**Job item**
Copy word for word the lines from the start of the records through the line that contains "Tajny układ Sykes–Picot z 1916 roku", both included.

[Collected data]
# # # # #
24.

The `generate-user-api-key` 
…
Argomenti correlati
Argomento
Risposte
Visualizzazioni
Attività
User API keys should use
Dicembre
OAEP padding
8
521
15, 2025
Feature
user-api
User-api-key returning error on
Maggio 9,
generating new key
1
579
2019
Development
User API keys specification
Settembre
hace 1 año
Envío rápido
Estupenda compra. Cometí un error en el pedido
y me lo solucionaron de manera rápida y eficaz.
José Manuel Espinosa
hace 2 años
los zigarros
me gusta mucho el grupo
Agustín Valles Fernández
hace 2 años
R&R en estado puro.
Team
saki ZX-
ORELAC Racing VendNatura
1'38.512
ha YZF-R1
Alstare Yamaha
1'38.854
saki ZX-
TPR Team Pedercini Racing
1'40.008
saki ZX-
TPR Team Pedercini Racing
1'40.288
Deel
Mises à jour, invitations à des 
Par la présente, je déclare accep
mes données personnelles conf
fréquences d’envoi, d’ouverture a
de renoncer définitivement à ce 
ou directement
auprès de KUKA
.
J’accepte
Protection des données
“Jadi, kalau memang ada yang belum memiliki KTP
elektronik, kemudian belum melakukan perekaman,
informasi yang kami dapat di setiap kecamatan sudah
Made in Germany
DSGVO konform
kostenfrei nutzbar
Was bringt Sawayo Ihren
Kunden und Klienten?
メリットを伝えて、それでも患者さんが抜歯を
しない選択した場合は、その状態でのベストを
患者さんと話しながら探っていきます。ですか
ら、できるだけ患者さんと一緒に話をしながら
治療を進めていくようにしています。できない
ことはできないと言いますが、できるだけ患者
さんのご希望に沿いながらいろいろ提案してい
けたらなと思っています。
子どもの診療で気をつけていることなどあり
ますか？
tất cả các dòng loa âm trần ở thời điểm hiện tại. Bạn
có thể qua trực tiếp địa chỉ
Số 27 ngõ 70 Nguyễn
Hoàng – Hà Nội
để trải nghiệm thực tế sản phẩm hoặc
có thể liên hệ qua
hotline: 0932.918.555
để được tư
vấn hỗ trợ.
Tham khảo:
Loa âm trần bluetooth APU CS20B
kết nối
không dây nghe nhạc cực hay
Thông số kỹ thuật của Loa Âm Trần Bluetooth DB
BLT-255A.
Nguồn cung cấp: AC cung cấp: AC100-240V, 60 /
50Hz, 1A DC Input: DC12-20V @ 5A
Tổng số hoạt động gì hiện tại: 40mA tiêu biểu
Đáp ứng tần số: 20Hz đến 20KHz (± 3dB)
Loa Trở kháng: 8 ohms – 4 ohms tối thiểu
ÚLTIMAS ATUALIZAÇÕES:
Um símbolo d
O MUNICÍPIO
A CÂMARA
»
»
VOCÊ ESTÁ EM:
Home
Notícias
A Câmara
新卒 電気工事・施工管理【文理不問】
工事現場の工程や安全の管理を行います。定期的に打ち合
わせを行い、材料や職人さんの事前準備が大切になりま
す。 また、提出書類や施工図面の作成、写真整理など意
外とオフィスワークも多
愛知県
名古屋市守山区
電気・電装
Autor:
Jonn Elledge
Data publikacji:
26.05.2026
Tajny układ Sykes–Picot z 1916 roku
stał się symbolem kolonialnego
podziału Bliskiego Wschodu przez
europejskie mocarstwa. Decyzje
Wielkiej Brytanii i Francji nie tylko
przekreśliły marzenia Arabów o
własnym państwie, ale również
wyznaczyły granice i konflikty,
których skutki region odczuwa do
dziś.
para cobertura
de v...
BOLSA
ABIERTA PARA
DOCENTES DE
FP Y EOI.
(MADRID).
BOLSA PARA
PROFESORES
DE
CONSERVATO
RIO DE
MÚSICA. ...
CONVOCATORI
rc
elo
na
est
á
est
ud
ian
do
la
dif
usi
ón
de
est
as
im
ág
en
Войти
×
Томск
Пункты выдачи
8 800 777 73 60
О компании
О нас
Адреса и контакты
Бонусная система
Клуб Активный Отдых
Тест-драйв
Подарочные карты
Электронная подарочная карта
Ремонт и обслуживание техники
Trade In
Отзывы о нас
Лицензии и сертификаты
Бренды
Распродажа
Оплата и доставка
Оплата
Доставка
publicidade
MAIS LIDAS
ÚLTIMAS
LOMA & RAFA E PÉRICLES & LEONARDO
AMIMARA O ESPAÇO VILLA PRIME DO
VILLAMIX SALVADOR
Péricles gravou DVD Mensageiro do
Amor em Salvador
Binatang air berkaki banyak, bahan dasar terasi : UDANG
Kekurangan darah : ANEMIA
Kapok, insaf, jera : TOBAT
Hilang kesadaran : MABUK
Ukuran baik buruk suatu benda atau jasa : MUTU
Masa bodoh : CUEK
# # # # #
**Exercise solution**
24.

The `generate-user-api-key` 
…
Argomenti correlati
Argomento
Risposte
Visualizzazioni
Attività
User API keys should use
Dicembre
OAEP padding
8
521
15, 2025
Feature
user-api
User-api-key returning error on
Maggio 9,
generating new key
1
579
2019
Development
User API keys specification
Settembre
hace 1 año
Envío rápido
Estupenda compra. Cometí un error en el pedido
y me lo solucionaron de manera rápida y eficaz.
José Manuel Espinosa
hace 2 años
los zigarros
me gusta mucho el grupo
Agustín Valles Fernández
hace 2 años
R&R en estado puro.
Team
saki ZX-
ORELAC Racing VendNatura
1'38.512
ha YZF-R1
Alstare Yamaha
1'38.854
saki ZX-
TPR Team Pedercini Racing
1'40.008
saki ZX-
TPR Team Pedercini Racing
1'40.288
Deel
Mises à jour, invitations à des 
Par la présente, je déclare accep
mes données personnelles conf
fréquences d’envoi, d’ouverture a
de renoncer définitivement à ce 
ou directement
auprès de KUKA
.
J’accepte
Protection des données
“Jadi, kalau memang ada yang belum memiliki KTP
elektronik, kemudian belum melakukan perekaman,
informasi yang kami dapat di setiap kecamatan sudah
Made in Germany
DSGVO konform
kostenfrei nutzbar
Was bringt Sawayo Ihren
Kunden und Klienten?
メリットを伝えて、それでも患者さんが抜歯を
しない選択した場合は、その状態でのベストを
患者さんと話しながら探っていきます。ですか
ら、できるだけ患者さんと一緒に話をしながら
治療を進めていくようにしています。できない
ことはできないと言いますが、できるだけ患者
さんのご希望に沿いながらいろいろ提案してい
けたらなと思っています。
子どもの診療で気をつけていることなどあり
ますか？
tất cả các dòng loa âm trần ở thời điểm hiện tại. Bạn
có thể qua trực tiếp địa chỉ
Số 27 ngõ 70 Nguyễn
Hoàng – Hà Nội
để trải nghiệm thực tế sản phẩm hoặc
có thể liên hệ qua
hotline: 0932.918.555
để được tư
vấn hỗ trợ.
Tham khảo:
Loa âm trần bluetooth APU CS20B
kết nối
không dây nghe nhạc cực hay
Thông số kỹ thuật của Loa Âm Trần Bluetooth DB
BLT-255A.
Nguồn cung cấp: AC cung cấp: AC100-240V, 60 /
50Hz, 1A DC Input: DC12-20V @ 5A
Tổng số hoạt động gì hiện tại: 40mA tiêu biểu
Đáp ứng tần số: 20Hz đến 20KHz (± 3dB)
Loa Trở kháng: 8 ohms – 4 ohms tối thiểu
ÚLTIMAS ATUALIZAÇÕES:
Um símbolo d
O MUNICÍPIO
A CÂMARA
»
»
VOCÊ ESTÁ EM:
Home
Notícias
A Câmara
新卒 電気工事・施工管理【文理不問】
工事現場の工程や安全の管理を行います。定期的に打ち合
わせを行い、材料や職人さんの事前準備が大切になりま
す。 また、提出書類や施工図面の作成、写真整理など意
外とオフィスワークも多
愛知県
名古屋市守山区
電気・電装
Autor:
Jonn Elledge
Data publikacji:
26.05.2026
Tajny układ Sykes–Picot z 1916 roku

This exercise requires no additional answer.